Buraya kadar Turgutlu’nun üç farklı bölgesindeki çukurbahçelerden söz ettik. Çocukluğumdan beri bu alanlar dikkatimi çekmiş ve buraların çevrelerine göre nasıl olup da bu şekilde çukurlaştıklarını merak etmişimdir. Aslında bu sorunun cevabı son derece basittir: Bu alanlar, birer kerpiç çukurudur. Bazı eski yazışmalarda ve kayıtlarda da buralardan ‘Kerpiç Çukuru Mevkii’ diye söz edilmektedir. Neredeyse yirminci yüzyılın ortalarına kadar en çok kullanılan yapı malzemelerinden birisi kerpiçtir. Kerpiç, saman ve balçık karışımı olarak hazırlanıp tahta kalıplara dökülerek güneşte kurutulan ilkel tuğla şeklinde tanımlanabilir. Dolayısıyla kerpiç yapımında kullanılan en önemli hammadde belirli bir niteliğe sahip olan topraktır. Yüzlerce yıl boyunca Turgutlu’da inşa edilen yapıların malzemesi bu üç alandan karşılanmıştır.
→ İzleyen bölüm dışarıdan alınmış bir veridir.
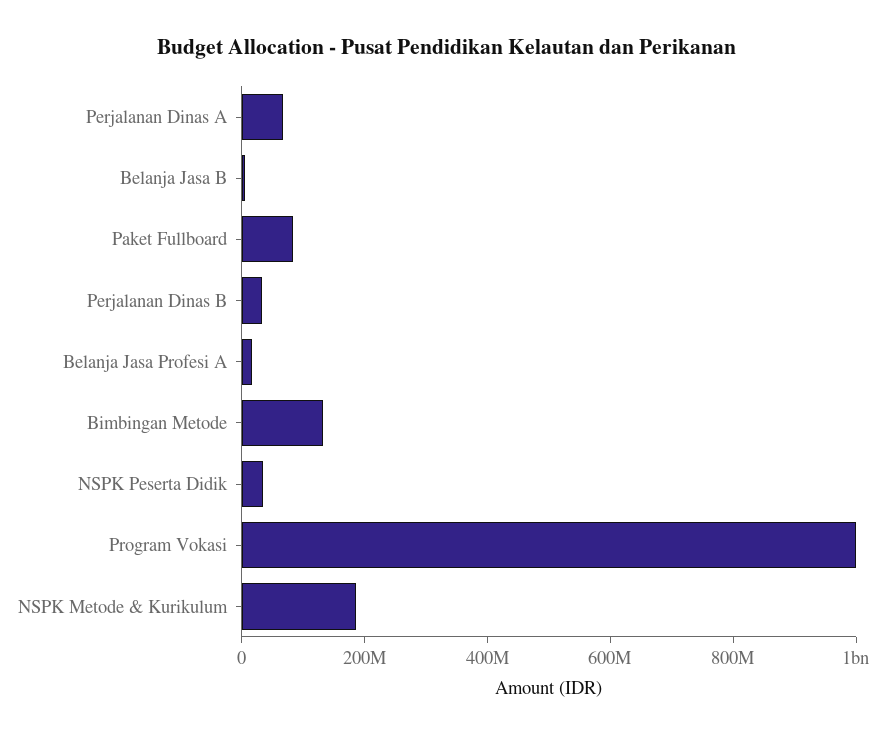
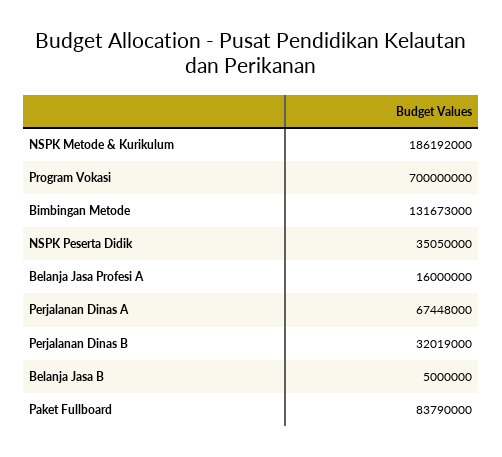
  {
    "Perjalanan Dinas A": 67448000,
    "Belanja Jasa B": 5000000,
    "Paket Fullboard": 83790000,
    "Perjalanan Dinas B": 32019000,
    "Belanja Jasa Profesi A": 16000000,
    "Bimbingan Metode": 131673000,
    "NSPK Peserta Didik": 35050000,
-   "Program Vokasi": 1000000000,
+   "Program Vokasi": 700000000,
    "NSPK Metode & Kurikulum": 186192000
  }

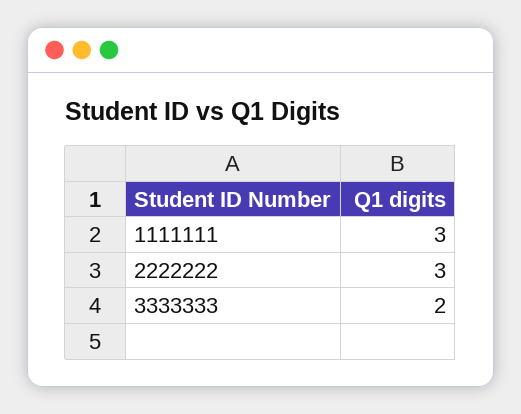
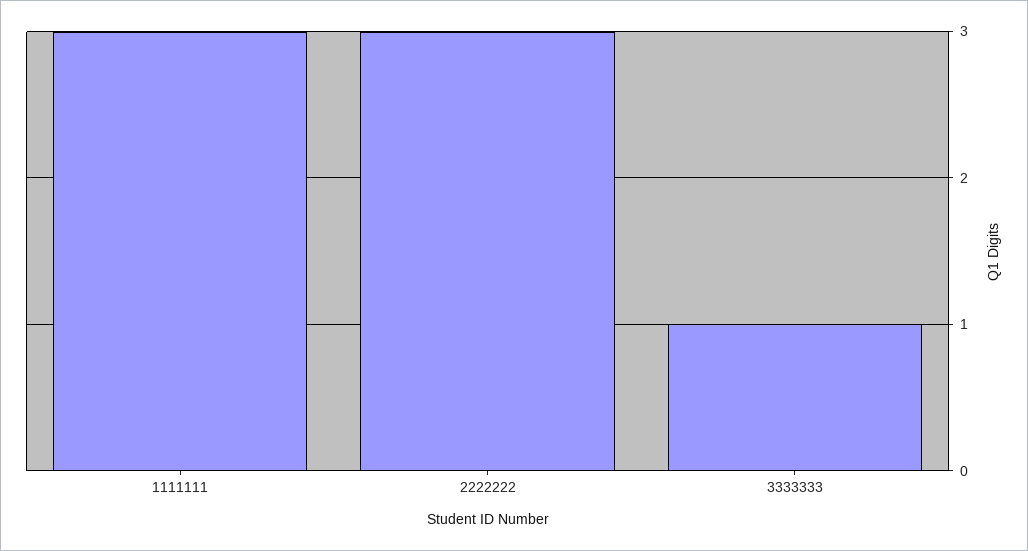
  {
    "1111111": 3,
    "2222222": 3,
-   "3333333": 2
+   "3333333": 1
  }

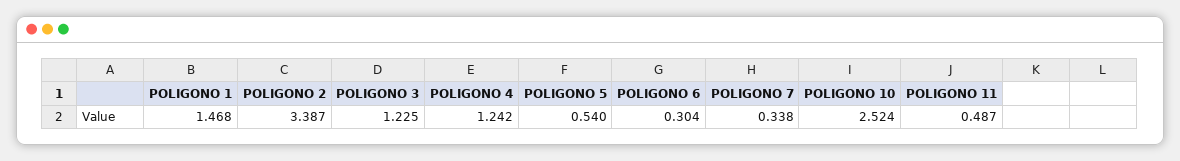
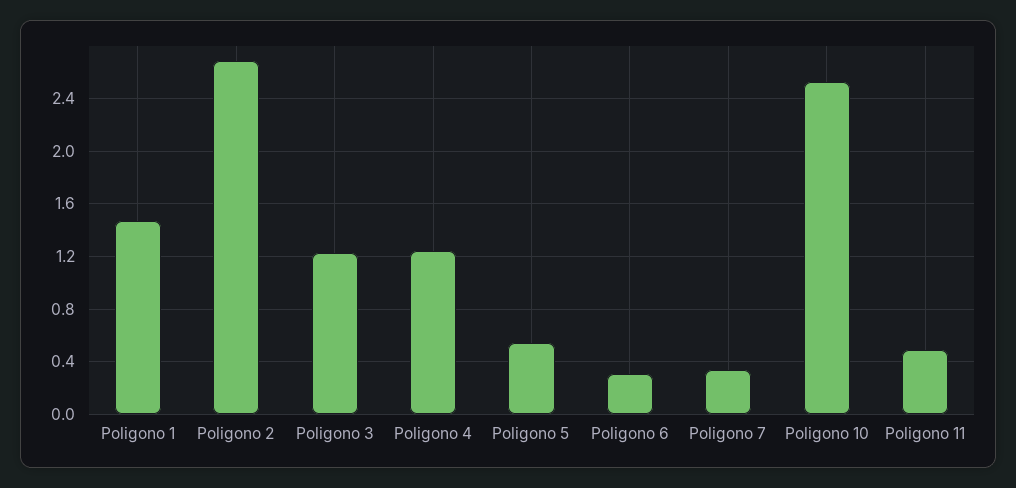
  {
    "POLIGONO 1": 1.468,
-   "POLIGONO 2": 3.387,
+   "POLIGONO 2": 2.7,
    "POLIGONO 3": 1.225,
    "POLIGONO 4": 1.242,
    "POLIGONO 5": 0.54,
    "POLIGONO 6": 0.304,
    "POLIGONO 7": 0.338,
    "POLIGONO 10": 2.524,
    "POLIGONO 11": 0.487
  }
Kerpiç yapılacak toprağın alınacağı bölgelerin bazı kurallara göre belirlendiği, eski dönemlerden beri bu konunun denetime tabi tutulduğu anlaşılmaktadır. Turgutlu Belediye Meclisi’nin 6 Eylül 1339 (M. 6 Eylül 1923) tarih ve 279 numaralı kararı, doğrudan doğruya bu konuyla ilintilidir. Buna göre, “Bakkal Pomak Rıza’nın bilâruhsat kışla altında yirmi bin kerpiç keserek cadde üzerinde büyük çukur açtığına dair” müzekkere hazırlanmış ve meclis, “Bilâruhsat açtığı çukurun hâl-i aslîsine rücuu ve kestiği kerpiçlerin müsaderesine, mevcut kerpiçlerin bedelinin istirda ile irat kaydına” karar vermiştir.[10] Yani kerpiç yapmak üzere toprak alınarak açılan çukuru vatandaş kapatacak ve yaptığı kerpiçlere de el konacaktır.
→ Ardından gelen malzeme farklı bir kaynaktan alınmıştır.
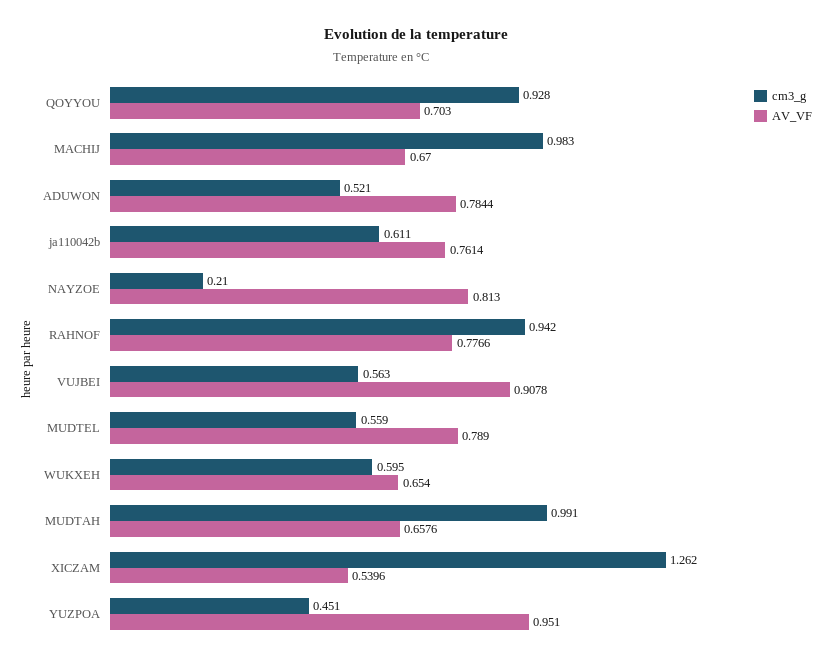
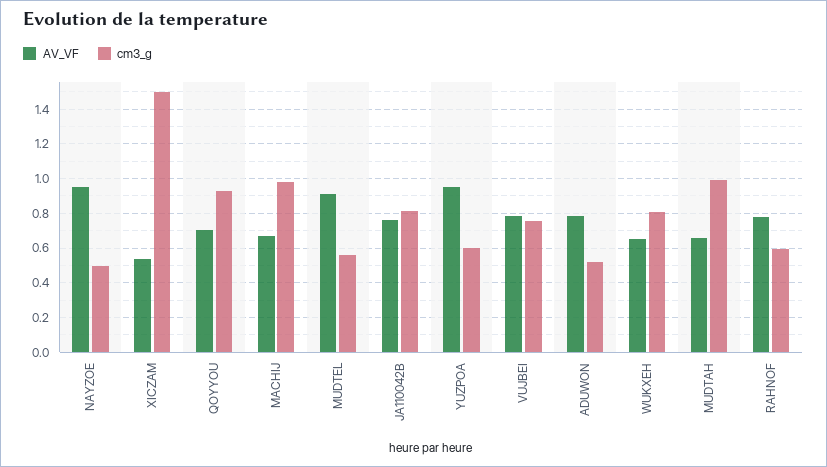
  {
    "cm3_g": {
      "QOYYOU": 0.928,
      "MACHIJ": 0.983,
      "ADUWON": 0.521,
-     "ja110042b": 0.611,
+     "ja110042b": 0.8,
-     "NAYZOE": 0.21,
+     "NAYZOE": 0.5,
-     "RAHNOF": 0.942,
+     "RAHNOF": 0.6,
-     "VUJBEI": 0.563,
+     "VUJBEI": 0.75,
      "MUDTEL": 0.559,
-     "WUKXEH": 0.595,
+     "WUKXEH": 0.8,
      "MUDTAH": 0.991,
-     "XICZAM": 1.262,
+     "XICZAM": 1.5,
-     "YUZPOA": 0.451
+     "YUZPOA": 0.6
    },
    "AV_VF": {
      "QOYYOU": 0.703,
      "MACHIJ": 0.67,
      "ADUWON": 0.7844,
      "ja110042b": 0.7614,
-     "NAYZOE": 0.813,
+     "NAYZOE": 0.95,
      "RAHNOF": 0.7766,
-     "VUJBEI": 0.9078,
+     "VUJBEI": 0.8,
-     "MUDTEL": 0.789,
+     "MUDTEL": 0.9,
      "WUKXEH": 0.654,
      "MUDTAH": 0.6576,
      "XICZAM": 0.5396,
      "YUZPOA": 0.951
    }
  }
Turgutlu içerisindeki bu üç bölgede toplamda yaklaşık olarak otuz bin metrekarelik çukur alanlar oluşmuştur. Cumartesi pazarının bulunduğu yerdeki Çukurbahçe neredeyse 20.000 metrekare, Kanlı Göl 4.400 metrekare ve Bozkurt Mahallesi’ndeki Çukurbahçe ise 5.000 metrekarelik alana yayılmaktadır. Yerleşim yerinin içerisinde bu büyüklükteki çukurlar, elbette çeşitli açılardan tehditler oluşturmakta; ciddi sıkıntılara sebebiyet vermektedir. Aktardığımız üzere bu bölgelerde yaşanan su baskınları, bu sıkıntılardan yalnızca bir tanesidir. Tam da bu nedenle günümüze gelinene dek ilçe merkezindeki çukurbahçelerden ikisi doldurularak zemin kodu seviyesine yükseltilmiş ve yeni işlevlerle kullanılır hale gelmiştir. Üçüncü alan ise üzerinde yapılması planlanan pazaryeri için gün saymaktadır.
[1] 04.06.1986 tarihli Belediye Meclisi toplantısında sunulan icraat raporu.
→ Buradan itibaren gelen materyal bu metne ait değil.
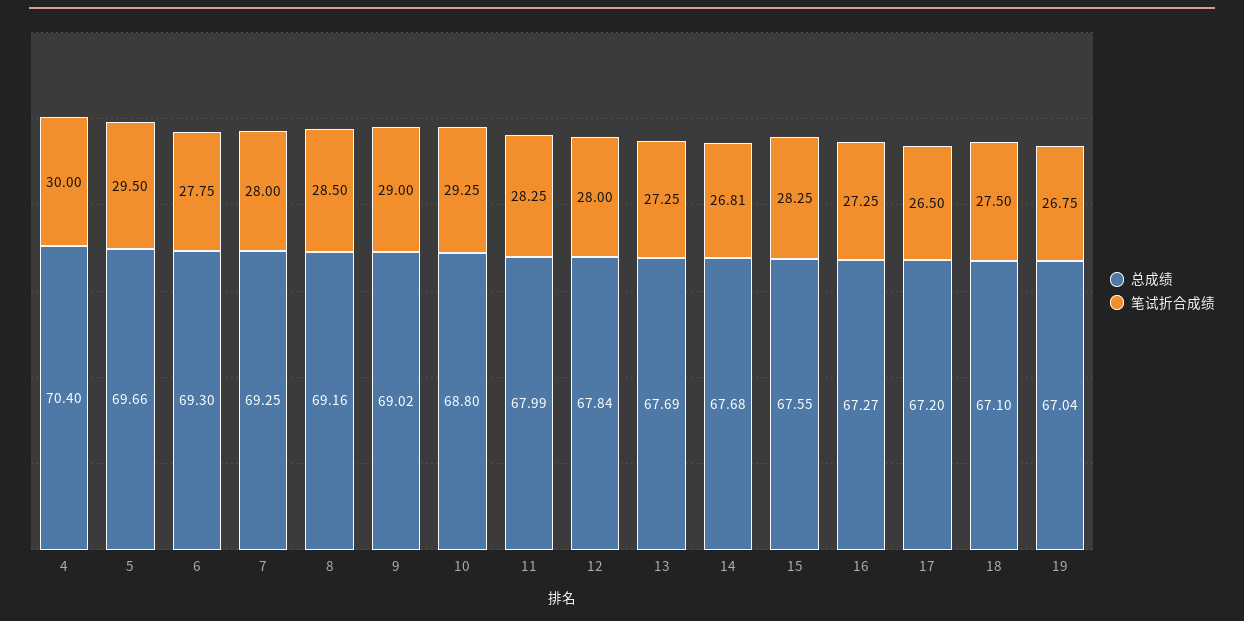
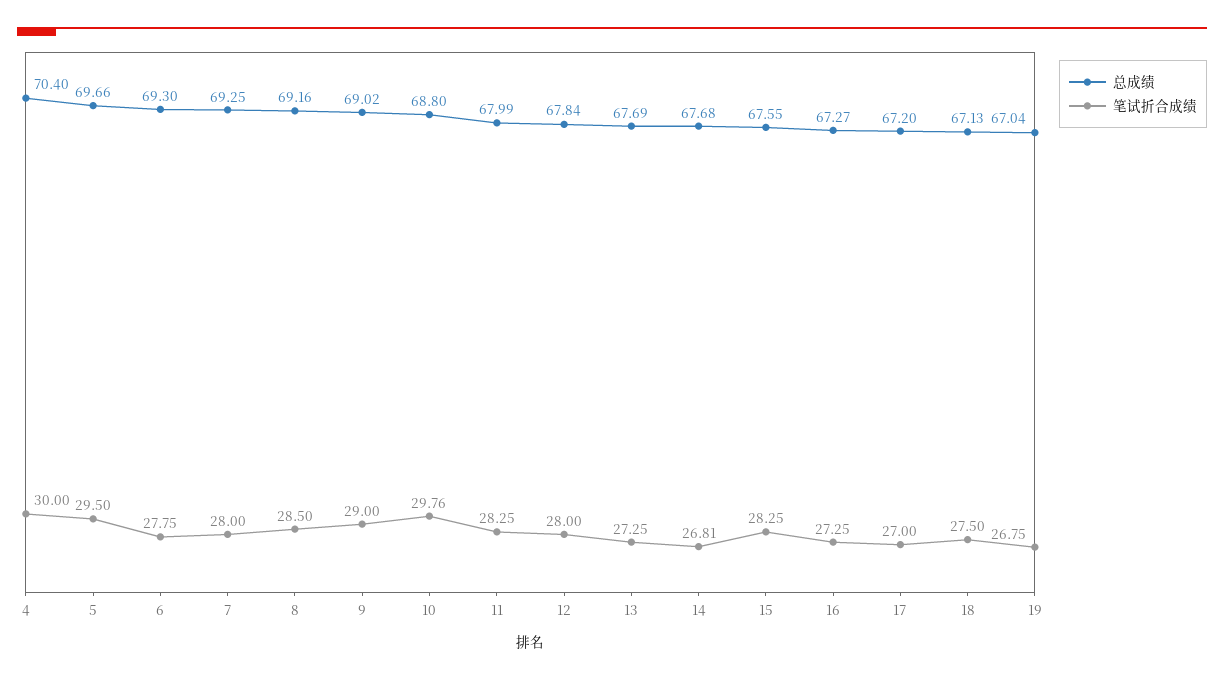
  {
    "总成绩": {
      "4": 70.4,
      "5": 69.66,
      "6": 69.3,
      "7": 69.25,
      "8": 69.16,
      "9": 69.02,
      "10": 68.8,
      "11": 67.99,
      "12": 67.84,
      "13": 67.69,
      "14": 67.68,
      "15": 67.55,
      "16": 67.27,
      "17": 67.2,
-     "18": 67.1,
+     "18": 67.13,
      "19": 67.04
    },
    "笔试折合成绩": {
      "4": 30,
      "5": 29.5,
      "6": 27.75,
      "7": 28,
      "8": 28.5,
      "9": 29,
-     "10": 29.25,
+     "10": 29.76,
      "11": 28.25,
      "12": 28,
      "13": 27.25,
      "14": 26.81,
      "15": 28.25,
      "16": 27.25,
-     "17": 26.5,
+     "17": 27,
      "18": 27.5,
      "19": 26.75
    }
  }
[2] 04.06.1986 tarihli Belediye Meclisi toplantısında sunulan icraat raporu.
[3] Turgutlu Belediye Meclisi 03.02.1993 tarih ve 13 numaralı meclis kararı.
[4] 8 Haziran 1993 tarihli Belediye Meclisi toplantısında sunulan faaliyet raporu.
[5] 7 Şubat 1996 tarihli Belediye Meclisi toplantısı zabıtnamesi, s. 2-3.
[6] “Yeni Bir Mektep Yapılıyor”; Yeni Asır gazetesi; 25 Mart 1937; s. 3.
[7] İnkılâp İlkokulu hakkında detaylı bilgi için bakınız: Mehmet Gökyayla, “Günümüze Ulaşmayan Bir Eğitim Kurumu”, https://www.turgutluyanki.com/gunumuze-ulasmayan-bir-egitim-kurumu-inkilap-ilkokulu/47550/
[8] 6 Haziran 1975 tarihli toplantıda Belediye Meclisi’ne sunulan icraat raporu, s. 3.
[9] 26 Şubat 1985 tarihli Belediye Meclisi toplantısı zabıtnamesi.
[10] Haz.: Hasancan Eralaca-Mehmet Gökyayla, Turgutlu Belediyesi Meclis-i İdare Karar Defteri 1, Turgutlu 2022, s. 103.